As far as you know is dead right. The ISP knows who you are and what you are
doing. Why do you think they receive subpoenas all the time to reveal the
identities of people? The entertainment industry has an entire extortion
racket going simply because they can ask a court to force an ISP to tell them
who you are.

Everything you do on the internet has the possibility of being observed. It
may not be active but it can be done. We have privacy because we aren't
important enough to be heavily watched.

The only thing we have is SSL and I for one am not convinced it is as totally
secured as many believe it is.

------
Nate75Sanders
Just playing devil's advocate here: They mention "aggregate user behavior", so
they could be building a large, aggregated Markov chain that stores no user
data whatsoever -- just site transition data for the world.

I haven't read in-depth analysis of how they do their stuff, though.

------
WoodyAnderson
I work for a bank.
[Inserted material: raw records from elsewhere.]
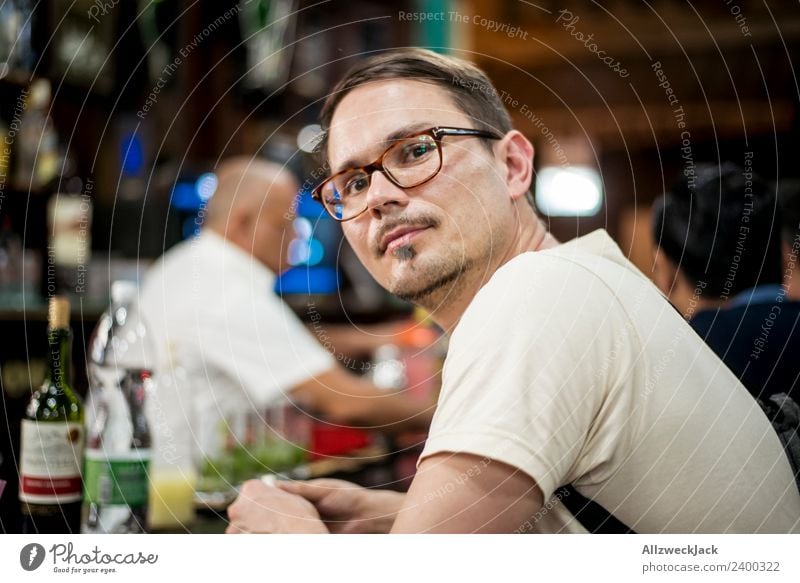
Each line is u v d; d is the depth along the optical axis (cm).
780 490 67
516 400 58
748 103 221
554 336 59
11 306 182
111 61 194
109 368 97
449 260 68
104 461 88
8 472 99
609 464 62
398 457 147
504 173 69
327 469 132
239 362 167
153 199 221
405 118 68
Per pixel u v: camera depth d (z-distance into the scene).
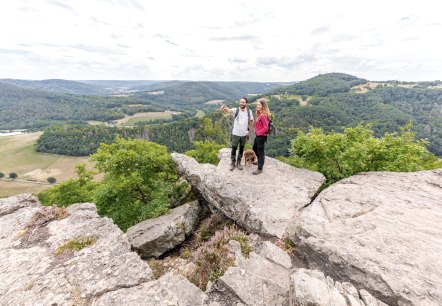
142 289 5.65
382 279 5.60
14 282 6.13
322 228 7.55
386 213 8.02
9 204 9.98
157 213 13.93
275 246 7.61
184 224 11.84
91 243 7.59
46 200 32.91
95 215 9.23
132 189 19.36
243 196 10.16
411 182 10.38
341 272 6.27
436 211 8.07
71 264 6.65
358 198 9.16
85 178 30.22
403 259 6.05
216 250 7.80
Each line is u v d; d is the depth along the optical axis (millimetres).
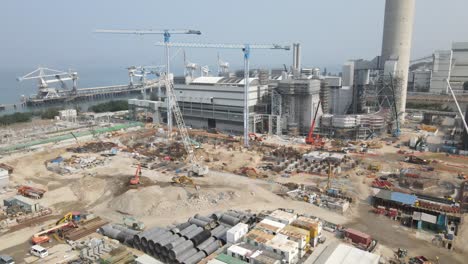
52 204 109875
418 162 151000
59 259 77500
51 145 183750
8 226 93625
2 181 123812
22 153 169000
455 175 135000
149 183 126812
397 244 85188
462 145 174000
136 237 82500
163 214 101062
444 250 82312
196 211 103375
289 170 141125
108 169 143750
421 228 93188
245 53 184500
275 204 108500
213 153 168875
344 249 76250
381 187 120562
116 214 102625
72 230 90188
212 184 127125
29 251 81312
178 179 125625
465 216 96188
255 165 150875
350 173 137625
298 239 77312
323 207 106312
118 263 74062
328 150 171500
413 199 104125
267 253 73312
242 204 108375
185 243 79812
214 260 71875
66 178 134375
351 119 196500
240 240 82312
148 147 182625
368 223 96125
If Silk does indeed terminate SSL, we will block this
browser from accessing online banking. We block OperaMini browsers, which also
terminate SSL, for exactly the same reason - your sign-on credentials will be
IN THE CLEAR on a 3rd party site.

As the bank is the one offering the security guarantee and talking the risk,
we cannot afford to have credentials in the clear on some else's site -- ever.

------
eslaught
There are alternative browsers available:

[http://www.amazon.com/gp/search/ref=sr_kk_1?rh=i%3Amobile-
ap...](http://www.amazon.com/gp/search/ref=sr_kk_1?rh=i%3Amobile-
apps%2Ck%3Abrowser&keywords=browser&ie=UTF8&qid=1317321315)

That doesn't fix the problem for unaware users, but at least the option to use
other browsers still exists.